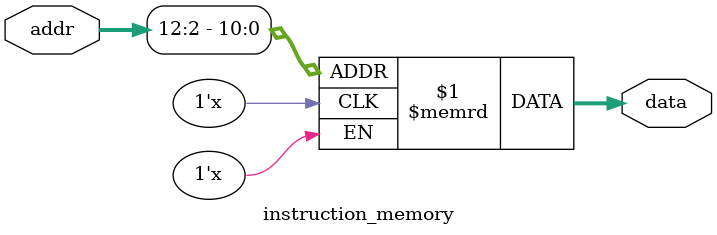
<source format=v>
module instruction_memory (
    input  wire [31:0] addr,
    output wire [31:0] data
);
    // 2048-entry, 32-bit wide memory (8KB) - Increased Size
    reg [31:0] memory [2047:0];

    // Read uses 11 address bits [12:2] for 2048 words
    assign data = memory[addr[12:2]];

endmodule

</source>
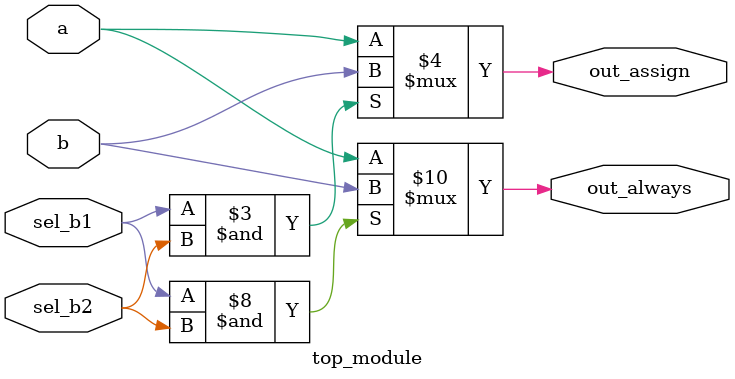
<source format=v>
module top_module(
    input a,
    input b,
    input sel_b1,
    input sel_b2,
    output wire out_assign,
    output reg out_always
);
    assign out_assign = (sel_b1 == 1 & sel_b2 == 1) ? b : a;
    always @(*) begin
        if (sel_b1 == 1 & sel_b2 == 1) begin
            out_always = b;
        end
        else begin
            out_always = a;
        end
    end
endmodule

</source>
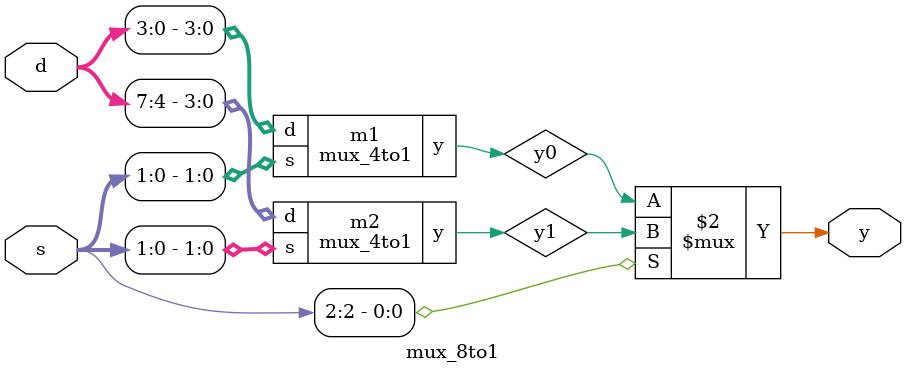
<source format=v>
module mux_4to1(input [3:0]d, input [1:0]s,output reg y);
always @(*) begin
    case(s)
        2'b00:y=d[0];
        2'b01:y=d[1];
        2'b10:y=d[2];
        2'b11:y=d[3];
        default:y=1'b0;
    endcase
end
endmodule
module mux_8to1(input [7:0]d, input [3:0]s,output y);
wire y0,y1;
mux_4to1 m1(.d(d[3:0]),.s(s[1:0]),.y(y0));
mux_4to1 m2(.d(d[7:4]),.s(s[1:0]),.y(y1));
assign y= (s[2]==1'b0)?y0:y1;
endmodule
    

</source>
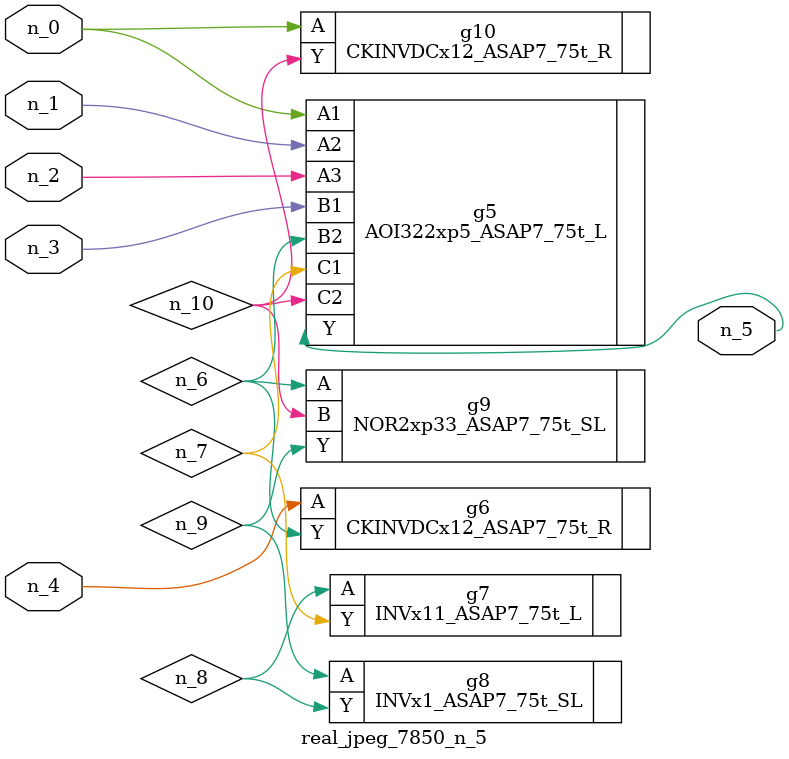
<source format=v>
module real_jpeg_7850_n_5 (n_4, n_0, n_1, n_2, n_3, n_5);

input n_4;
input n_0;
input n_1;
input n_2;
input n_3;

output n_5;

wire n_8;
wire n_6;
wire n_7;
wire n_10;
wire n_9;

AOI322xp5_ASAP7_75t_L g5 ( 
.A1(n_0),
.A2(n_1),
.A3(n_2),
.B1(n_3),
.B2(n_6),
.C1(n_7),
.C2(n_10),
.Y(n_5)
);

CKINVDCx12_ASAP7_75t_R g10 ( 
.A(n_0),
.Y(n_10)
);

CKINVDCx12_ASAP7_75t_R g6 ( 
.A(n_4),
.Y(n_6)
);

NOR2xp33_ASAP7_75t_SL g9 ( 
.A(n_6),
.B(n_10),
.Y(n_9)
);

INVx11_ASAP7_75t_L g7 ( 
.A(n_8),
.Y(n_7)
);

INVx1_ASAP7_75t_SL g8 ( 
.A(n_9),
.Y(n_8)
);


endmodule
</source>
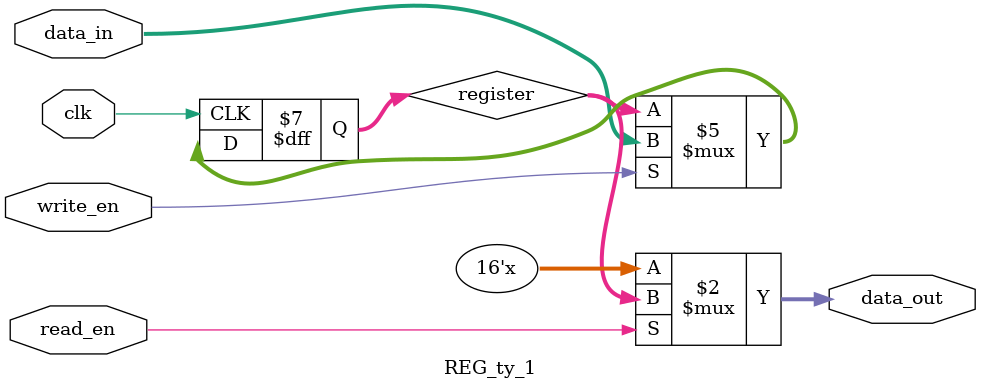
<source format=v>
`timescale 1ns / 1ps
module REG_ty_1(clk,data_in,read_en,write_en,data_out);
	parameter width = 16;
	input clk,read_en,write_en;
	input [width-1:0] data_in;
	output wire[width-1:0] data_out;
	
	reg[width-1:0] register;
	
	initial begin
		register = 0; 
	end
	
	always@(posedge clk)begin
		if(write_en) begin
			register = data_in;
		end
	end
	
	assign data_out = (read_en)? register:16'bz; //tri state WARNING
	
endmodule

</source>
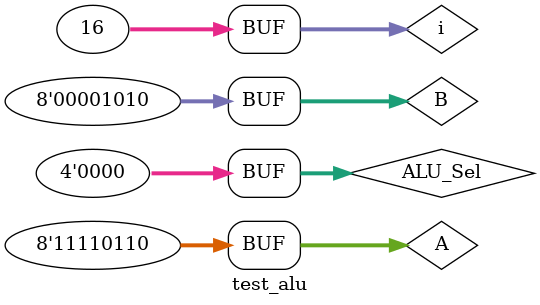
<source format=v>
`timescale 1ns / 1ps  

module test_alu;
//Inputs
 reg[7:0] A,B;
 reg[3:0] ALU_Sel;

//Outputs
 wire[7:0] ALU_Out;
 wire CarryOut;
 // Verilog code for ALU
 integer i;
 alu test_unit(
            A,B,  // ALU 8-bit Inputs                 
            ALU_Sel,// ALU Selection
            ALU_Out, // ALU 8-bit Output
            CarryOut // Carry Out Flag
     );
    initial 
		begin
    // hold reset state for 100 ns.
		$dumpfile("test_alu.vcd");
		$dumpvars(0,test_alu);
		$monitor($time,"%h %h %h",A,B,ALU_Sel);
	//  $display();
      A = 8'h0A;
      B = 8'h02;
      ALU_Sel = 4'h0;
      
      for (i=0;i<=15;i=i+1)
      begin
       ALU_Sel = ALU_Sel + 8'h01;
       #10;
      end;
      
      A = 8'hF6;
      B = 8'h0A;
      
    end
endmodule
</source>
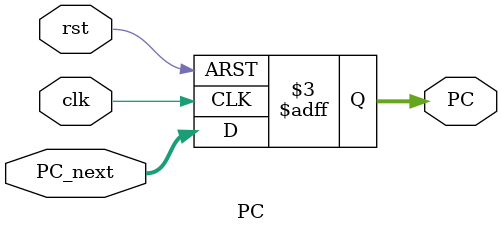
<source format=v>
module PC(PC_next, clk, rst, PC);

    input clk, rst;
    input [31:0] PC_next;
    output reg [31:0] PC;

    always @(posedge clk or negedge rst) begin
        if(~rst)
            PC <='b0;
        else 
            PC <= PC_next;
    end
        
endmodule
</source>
:::
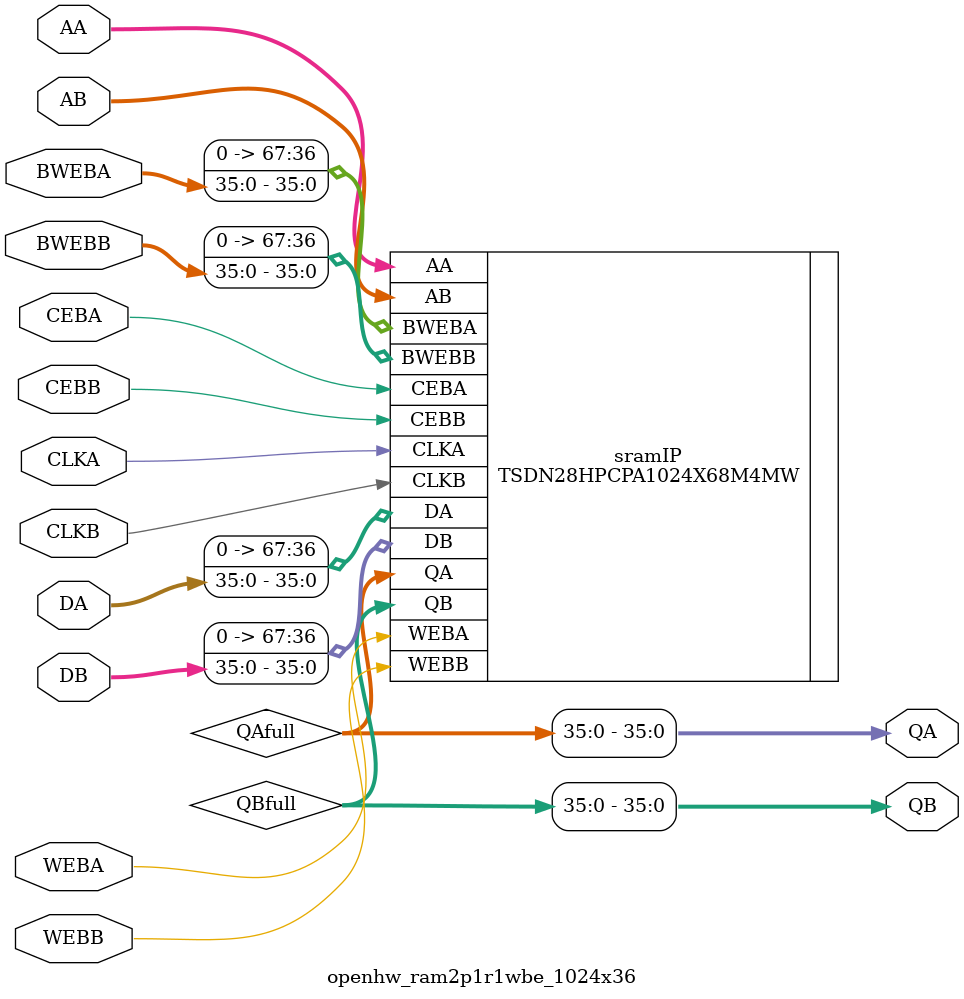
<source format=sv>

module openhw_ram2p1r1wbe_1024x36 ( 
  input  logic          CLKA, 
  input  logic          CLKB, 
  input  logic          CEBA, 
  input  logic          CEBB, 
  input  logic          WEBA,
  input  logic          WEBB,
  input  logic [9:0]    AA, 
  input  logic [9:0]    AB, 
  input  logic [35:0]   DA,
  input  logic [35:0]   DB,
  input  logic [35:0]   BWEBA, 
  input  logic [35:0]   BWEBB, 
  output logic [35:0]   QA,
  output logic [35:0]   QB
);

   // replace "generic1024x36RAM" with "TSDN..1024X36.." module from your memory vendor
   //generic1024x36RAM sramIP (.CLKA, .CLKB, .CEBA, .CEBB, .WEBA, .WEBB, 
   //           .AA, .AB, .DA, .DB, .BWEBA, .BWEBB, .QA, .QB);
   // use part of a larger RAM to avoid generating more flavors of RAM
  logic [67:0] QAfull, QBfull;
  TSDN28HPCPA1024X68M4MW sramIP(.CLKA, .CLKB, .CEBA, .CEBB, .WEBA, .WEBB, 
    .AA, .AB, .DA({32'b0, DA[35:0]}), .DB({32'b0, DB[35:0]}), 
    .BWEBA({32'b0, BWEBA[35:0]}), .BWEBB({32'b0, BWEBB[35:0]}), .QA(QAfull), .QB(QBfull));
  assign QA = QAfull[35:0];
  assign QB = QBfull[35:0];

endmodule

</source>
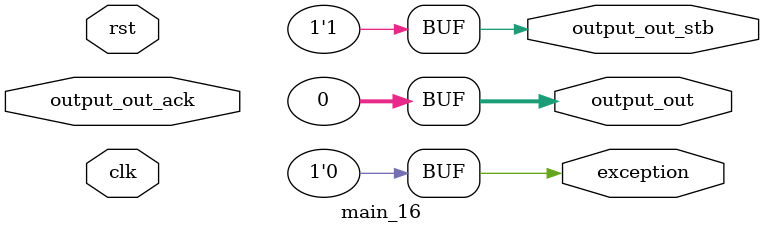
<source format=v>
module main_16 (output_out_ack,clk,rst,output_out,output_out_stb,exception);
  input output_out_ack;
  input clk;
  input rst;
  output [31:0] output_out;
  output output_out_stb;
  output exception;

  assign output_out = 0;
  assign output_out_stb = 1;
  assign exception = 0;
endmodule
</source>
:::
When the word "BWEBA" shows up in a line of the entries, report that line.

  input  logic [35:0]   BWEBA, 
   //           .AA, .AB, .DA, .DB, .BWEBA, .BWEBB, .QA, .QB);
    .BWEBA({32'b0, BWEBA[35:0]}), .BWEBB({32'b0, BWEBB[35:0]}), .QA(QAfull), .QB(QBfull));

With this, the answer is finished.